___ Data in this exercise

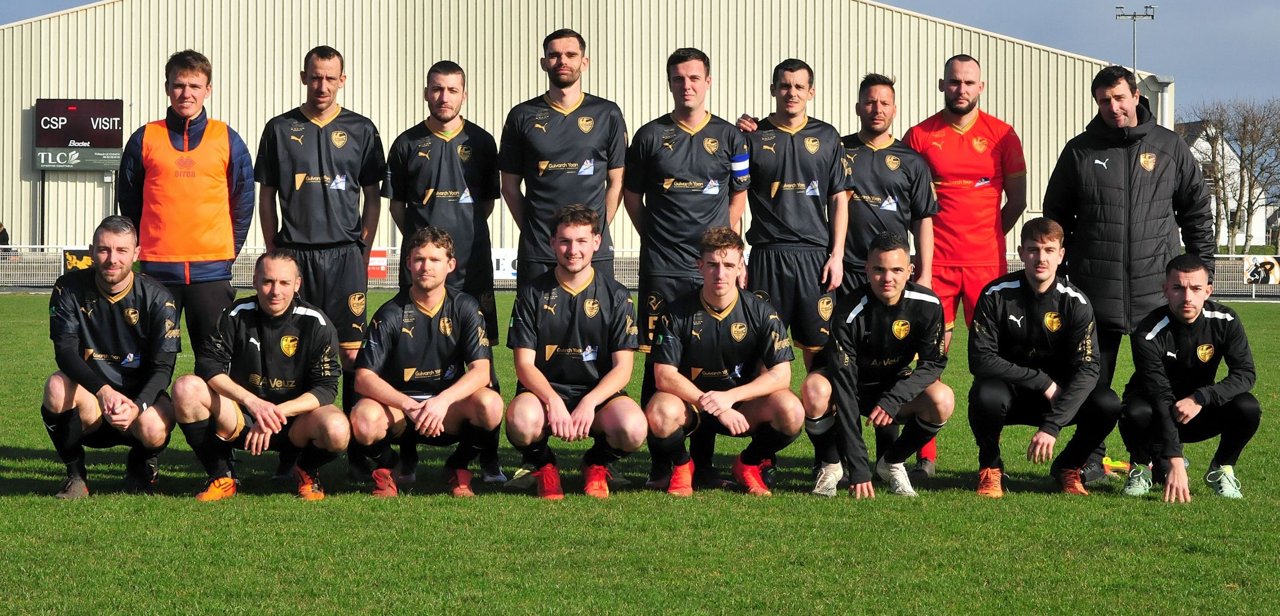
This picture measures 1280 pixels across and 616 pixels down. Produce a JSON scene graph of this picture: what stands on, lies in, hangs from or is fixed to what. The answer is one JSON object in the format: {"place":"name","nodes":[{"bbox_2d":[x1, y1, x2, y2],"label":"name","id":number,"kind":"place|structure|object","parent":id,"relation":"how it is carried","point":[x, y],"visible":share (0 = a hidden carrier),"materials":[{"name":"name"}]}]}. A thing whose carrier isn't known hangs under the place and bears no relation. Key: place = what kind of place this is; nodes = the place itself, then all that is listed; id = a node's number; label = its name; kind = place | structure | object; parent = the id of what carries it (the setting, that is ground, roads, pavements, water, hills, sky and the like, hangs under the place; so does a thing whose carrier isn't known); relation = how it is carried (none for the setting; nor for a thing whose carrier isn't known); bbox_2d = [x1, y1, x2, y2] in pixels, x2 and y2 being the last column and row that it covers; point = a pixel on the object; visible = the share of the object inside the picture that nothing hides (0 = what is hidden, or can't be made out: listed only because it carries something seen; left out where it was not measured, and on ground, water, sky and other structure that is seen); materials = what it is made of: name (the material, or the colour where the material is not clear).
{"place":"outdoors","nodes":[
{"label":"outdoors","id":0,"kind":"place"},
{"bbox_2d":[0,0,1159,266],"label":"warehouse","id":1,"kind":"structure","parent":0,"point":[9,202],"materials":[{"name":"beige metal"}]},
{"bbox_2d":[33,98,123,170],"label":"scoreboard","id":2,"kind":"object","parent":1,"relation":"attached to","point":[70,102],"visible":0.95,"materials":[{"name":"black"}]},
{"bbox_2d":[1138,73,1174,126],"label":"drainpipe","id":3,"kind":"object","parent":1,"relation":"attached to","point":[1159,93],"visible":0.39,"materials":[{"name":"white metal"}]},
{"bbox_2d":[0,291,1279,615],"label":"lawn","id":4,"kind":"structure","parent":0,"point":[7,436],"materials":[{"name":"green plant"}]},
{"bbox_2d":[41,216,182,498],"label":"man","id":5,"kind":"object","parent":4,"relation":"on","point":[77,303],"visible":0.99},
{"bbox_2d":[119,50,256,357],"label":"man","id":6,"kind":"object","parent":4,"relation":"on","point":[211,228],"visible":0.86},
{"bbox_2d":[173,249,346,498],"label":"man","id":7,"kind":"object","parent":4,"relation":"on","point":[285,307],"visible":0.98},
{"bbox_2d":[252,45,388,474],"label":"man","id":8,"kind":"object","parent":4,"relation":"on","point":[330,78],"visible":0.92},
{"bbox_2d":[350,226,502,495],"label":"man","id":9,"kind":"object","parent":4,"relation":"on","point":[443,333],"visible":0.98},
{"bbox_2d":[383,62,506,480],"label":"man","id":10,"kind":"object","parent":4,"relation":"on","point":[464,147],"visible":0.83},
{"bbox_2d":[501,204,644,498],"label":"man","id":11,"kind":"object","parent":4,"relation":"on","point":[583,288],"visible":0.99},
{"bbox_2d":[620,48,749,480],"label":"man","id":12,"kind":"object","parent":4,"relation":"on","point":[666,147],"visible":0.87},
{"bbox_2d":[643,227,804,496],"label":"man","id":13,"kind":"object","parent":4,"relation":"on","point":[717,303],"visible":0.99},
{"bbox_2d":[731,59,851,388],"label":"man","id":14,"kind":"object","parent":4,"relation":"on","point":[792,138],"visible":0.86},
{"bbox_2d":[801,229,952,497],"label":"man","id":15,"kind":"object","parent":4,"relation":"on","point":[894,301],"visible":0.99},
{"bbox_2d":[836,75,942,480],"label":"man","id":16,"kind":"object","parent":4,"relation":"on","point":[872,97],"visible":0.66},
{"bbox_2d":[905,52,1027,477],"label":"man","id":17,"kind":"object","parent":4,"relation":"on","point":[970,162],"visible":0.87},
{"bbox_2d":[966,217,1119,495],"label":"man","id":18,"kind":"object","parent":4,"relation":"on","point":[1045,277],"visible":0.99},
{"bbox_2d":[1100,455,1130,471],"label":"yellow object","id":19,"kind":"object","parent":4,"relation":"on","point":[1117,462],"visible":0.56,"materials":[{"name":"yellow"}]},
{"bbox_2d":[1041,68,1214,481],"label":"man","id":20,"kind":"object","parent":4,"relation":"on","point":[1127,162],"visible":0.89},
{"bbox_2d":[1118,252,1258,499],"label":"man","id":21,"kind":"object","parent":4,"relation":"on","point":[1194,318],"visible":0.99},
{"bbox_2d":[1,0,1279,123],"label":"sky","id":22,"kind":"structure","parent":0,"point":[927,5],"materials":[{"name":"blue"}]},
{"bbox_2d":[1174,120,1279,246],"label":"house","id":23,"kind":"structure","parent":0,"point":[1227,149],"materials":[{"name":"white paint"}]},
{"label":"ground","id":24,"kind":"structure","parent":0},
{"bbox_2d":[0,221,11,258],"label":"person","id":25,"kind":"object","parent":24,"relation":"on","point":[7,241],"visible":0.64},
{"bbox_2d":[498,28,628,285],"label":"man","id":26,"kind":"object","parent":24,"relation":"on","point":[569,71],"visible":0.81},
{"bbox_2d":[0,243,1279,296],"label":"fence","id":27,"kind":"object","parent":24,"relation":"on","point":[1238,256],"visible":0.3,"materials":[{"name":"metal"}]},
{"bbox_2d":[62,247,94,273],"label":"advertising banner","id":28,"kind":"object","parent":27,"relation":"attached to","point":[79,256],"visible":0.36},
{"bbox_2d":[366,248,387,279],"label":"red sign","id":29,"kind":"object","parent":27,"relation":"attached to","point":[377,254],"visible":0.44,"materials":[{"name":"red"}]},
{"bbox_2d":[491,247,517,280],"label":"banner","id":30,"kind":"object","parent":27,"relation":"attached to","point":[500,264],"visible":0.35,"materials":[{"name":"white"}]},
{"bbox_2d":[1243,255,1278,283],"label":"banner","id":31,"kind":"object","parent":27,"relation":"attached to","point":[1270,271],"visible":0.93,"materials":[{"name":"white"}]},
{"bbox_2d":[1113,3,1158,74],"label":"floodlight pole","id":32,"kind":"object","parent":24,"relation":"on","point":[1134,15],"visible":0.47,"materials":[{"name":"grey metal"}]},
{"bbox_2d":[1186,97,1279,252],"label":"bare tree","id":33,"kind":"object","parent":24,"relation":"on","point":[1244,125],"visible":0.89,"materials":[{"name":"plant"}]}
]}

______

• Assigned task: The records above must be repeated in full and exactly, but without any of the pictures.

• Solution to this exercise:
This picture measures 1280 pixels across and 616 pixels down. Produce a JSON scene graph of this picture: what stands on, lies in, hangs from or is fixed to what. The answer is one JSON object in the format: {"place":"name","nodes":[{"bbox_2d":[x1, y1, x2, y2],"label":"name","id":number,"kind":"place|structure|object","parent":id,"relation":"how it is carried","point":[x, y],"visible":share (0 = a hidden carrier),"materials":[{"name":"name"}]}]}. A thing whose carrier isn't known hangs under the place and bears no relation. Key: place = what kind of place this is; nodes = the place itself, then all that is listed; id = a node's number; label = its name; kind = place | structure | object; parent = the id of what carries it (the setting, that is ground, roads, pavements, water, hills, sky and the like, hangs under the place; so does a thing whose carrier isn't known); relation = how it is carried (none for the setting; nor for a thing whose carrier isn't known); bbox_2d = [x1, y1, x2, y2] in pixels, x2 and y2 being the last column and row that it covers; point = a pixel on the object; visible = the share of the object inside the picture that nothing hides (0 = what is hidden, or can't be made out: listed only because it carries something seen; left out where it was not measured, and on ground, water, sky and other structure that is seen); materials = what it is made of: name (the material, or the colour where the material is not clear).
{"place":"outdoors","nodes":[
{"label":"outdoors","id":0,"kind":"place"},
{"bbox_2d":[0,0,1159,266],"label":"warehouse","id":1,"kind":"structure","parent":0,"point":[9,202],"materials":[{"name":"beige metal"}]},
{"bbox_2d":[33,98,123,170],"label":"scoreboard","id":2,"kind":"object","parent":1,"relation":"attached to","point":[70,102],"visible":0.95,"materials":[{"name":"black"}]},
{"bbox_2d":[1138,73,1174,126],"label":"drainpipe","id":3,"kind":"object","parent":1,"relation":"attached to","point":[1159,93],"visible":0.39,"materials":[{"name":"white metal"}]},
{"bbox_2d":[0,291,1279,615],"label":"lawn","id":4,"kind":"structure","parent":0,"point":[7,436],"materials":[{"name":"green plant"}]},
{"bbox_2d":[41,216,182,498],"label":"man","id":5,"kind":"object","parent":4,"relation":"on","point":[77,303],"visible":0.99},
{"bbox_2d":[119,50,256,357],"label":"man","id":6,"kind":"object","parent":4,"relation":"on","point":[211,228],"visible":0.86},
{"bbox_2d":[173,249,346,498],"label":"man","id":7,"kind":"object","parent":4,"relation":"on","point":[285,307],"visible":0.98},
{"bbox_2d":[252,45,388,474],"label":"man","id":8,"kind":"object","parent":4,"relation":"on","point":[330,78],"visible":0.92},
{"bbox_2d":[350,226,502,495],"label":"man","id":9,"kind":"object","parent":4,"relation":"on","point":[443,333],"visible":0.98},
{"bbox_2d":[383,62,506,480],"label":"man","id":10,"kind":"object","parent":4,"relation":"on","point":[464,147],"visible":0.83},
{"bbox_2d":[501,204,644,498],"label":"man","id":11,"kind":"object","parent":4,"relation":"on","point":[583,288],"visible":0.99},
{"bbox_2d":[620,48,749,480],"label":"man","id":12,"kind":"object","parent":4,"relation":"on","point":[666,147],"visible":0.87},
{"bbox_2d":[643,227,804,496],"label":"man","id":13,"kind":"object","parent":4,"relation":"on","point":[717,303],"visible":0.99},
{"bbox_2d":[731,59,851,388],"label":"man","id":14,"kind":"object","parent":4,"relation":"on","point":[792,138],"visible":0.86},
{"bbox_2d":[801,229,952,497],"label":"man","id":15,"kind":"object","parent":4,"relation":"on","point":[894,301],"visible":0.99},
{"bbox_2d":[836,75,942,480],"label":"man","id":16,"kind":"object","parent":4,"relation":"on","point":[872,97],"visible":0.66},
{"bbox_2d":[905,52,1027,477],"label":"man","id":17,"kind":"object","parent":4,"relation":"on","point":[970,162],"visible":0.87},
{"bbox_2d":[966,217,1119,495],"label":"man","id":18,"kind":"object","parent":4,"relation":"on","point":[1045,277],"visible":0.99},
{"bbox_2d":[1100,455,1130,471],"label":"yellow object","id":19,"kind":"object","parent":4,"relation":"on","point":[1117,462],"visible":0.56,"materials":[{"name":"yellow"}]},
{"bbox_2d":[1041,68,1214,481],"label":"man","id":20,"kind":"object","parent":4,"relation":"on","point":[1127,162],"visible":0.89},
{"bbox_2d":[1118,252,1258,499],"label":"man","id":21,"kind":"object","parent":4,"relation":"on","point":[1194,318],"visible":0.99},
{"bbox_2d":[1,0,1279,123],"label":"sky","id":22,"kind":"structure","parent":0,"point":[927,5],"materials":[{"name":"blue"}]},
{"bbox_2d":[1174,120,1279,246],"label":"house","id":23,"kind":"structure","parent":0,"point":[1227,149],"materials":[{"name":"white paint"}]},
{"label":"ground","id":24,"kind":"structure","parent":0},
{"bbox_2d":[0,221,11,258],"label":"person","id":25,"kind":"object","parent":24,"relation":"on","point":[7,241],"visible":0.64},
{"bbox_2d":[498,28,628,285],"label":"man","id":26,"kind":"object","parent":24,"relation":"on","point":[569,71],"visible":0.81},
{"bbox_2d":[0,243,1279,296],"label":"fence","id":27,"kind":"object","parent":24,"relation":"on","point":[1238,256],"visible":0.3,"materials":[{"name":"metal"}]},
{"bbox_2d":[62,247,94,273],"label":"advertising banner","id":28,"kind":"object","parent":27,"relation":"attached to","point":[79,256],"visible":0.36},
{"bbox_2d":[366,248,387,279],"label":"red sign","id":29,"kind":"object","parent":27,"relation":"attached to","point":[377,254],"visible":0.44,"materials":[{"name":"red"}]},
{"bbox_2d":[491,247,517,280],"label":"banner","id":30,"kind":"object","parent":27,"relation":"attached to","point":[500,264],"visible":0.35,"materials":[{"name":"white"}]},
{"bbox_2d":[1243,255,1278,283],"label":"banner","id":31,"kind":"object","parent":27,"relation":"attached to","point":[1270,271],"visible":0.93,"materials":[{"name":"white"}]},
{"bbox_2d":[1113,3,1158,74],"label":"floodlight pole","id":32,"kind":"object","parent":24,"relation":"on","point":[1134,15],"visible":0.47,"materials":[{"name":"grey metal"}]},
{"bbox_2d":[1186,97,1279,252],"label":"bare tree","id":33,"kind":"object","parent":24,"relation":"on","point":[1244,125],"visible":0.89,"materials":[{"name":"plant"}]}
]}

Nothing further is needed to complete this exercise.